The document, written on 13 September 1940 by Patrick Duff, then permanent secretary at the Office of Works, reveals how Churchill complained that Duff had "sold him a pup" and let him think that "this place is a real bomb-proof shelter".
He was referring to the underground rooms turned into a makeshift commande centre, leaving the Cabinet far more exposed than Hitler's staff in his deeply embedded Berlin bunker.
In his letter to Sir Edward Bridges, the Cabinet Secretary, Duff confessed he was "indignant" at being accused by Churchill of misrepresenting the site's safety. "The Prime Minister called for someone from this office to go to No 10 this morning to talk to him about the central War Room, and I thought it would be well that I should go myself," wrote Duff. "I am glad I did because, on going through the plans of the rooms and explaining the stresses which they could stand up to and what they could not stand up to, the PM said I had 'sold him a pup' in letting him think this place is a real bomb-proof shelter, where it is nothing of the kind."
The prime minister calmed down once Duff explained that he had written to him on a previous occasion, clearly explaining the limits of the shelter, the civil servant added.
The letter will be exhibited as part of the show, "Undercover: Life in Churchill's Bunker", opening at the Churchill Museum and Cabinet War Rooms in London on 27 August. The letter is on loan from the National Archives at Kew, where it was discovered several months ago by the exhibition's curator, Cressida Finch.
Churchill's fury actually revealed his "personal bravery", Ms Finch said. "Although he was angry on learning that the War Rooms were not completely safe, he was determined not to leave central London and be seen as abandoning Londoners," she added. "Also, there is a direct comparison with Hitler, whose bunker in Berlin was 33ft deep.
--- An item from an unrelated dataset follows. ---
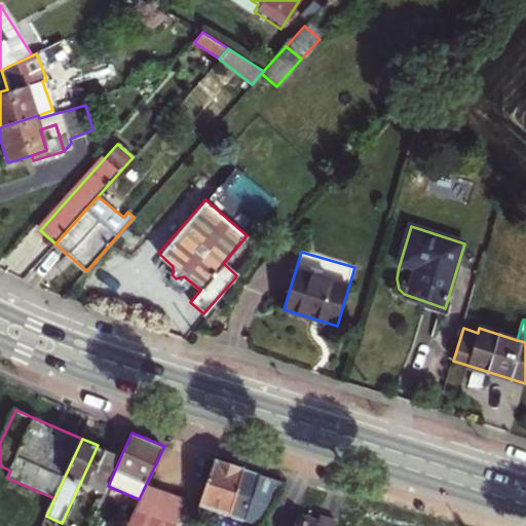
[(121,455),(98,445),(80,483),(105,494),(108,486),(121,455)]
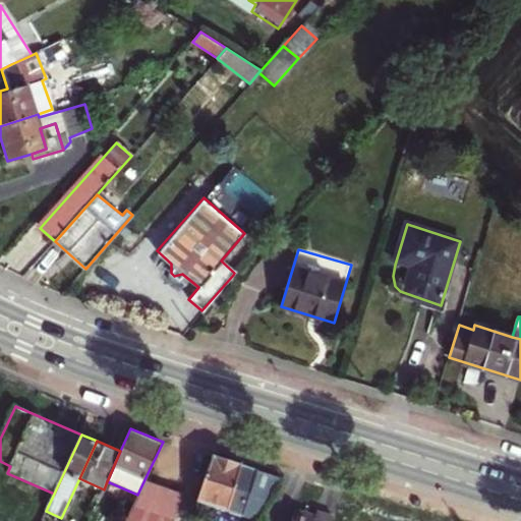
[(257,520),(282,475),(214,454),(195,509),(224,520),(257,520)]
Churchill's War Rooms, in effect a basement rather than a bunker, are only 10ft below ground."
Terry Charman, a senior historian at the Imperial War Museum, said Britain's wartime leader was known for his occasional outbursts, adding: "He was a person who had explosions of anger but they didn't last long. A lot of secretaries he worked with said he'd shout at them in moments of frustration but then became kind and gentle."
Churchill's fears about the bunker's safety were well founded. Later in the same month, September 1940, a bomb narrowly missed the War Rooms building, leaving a crater near the Clive Steps at its north-west corner. On 14 October, bombs struck both the Treasury and Horse Guards Parade. Shortly afterwards, Churchill authorised the strengthening of the War Rooms, with a large concrete slab over part of it, though this would still not have withstood the impact of the larger bombs in use by the Germans by the end of the war.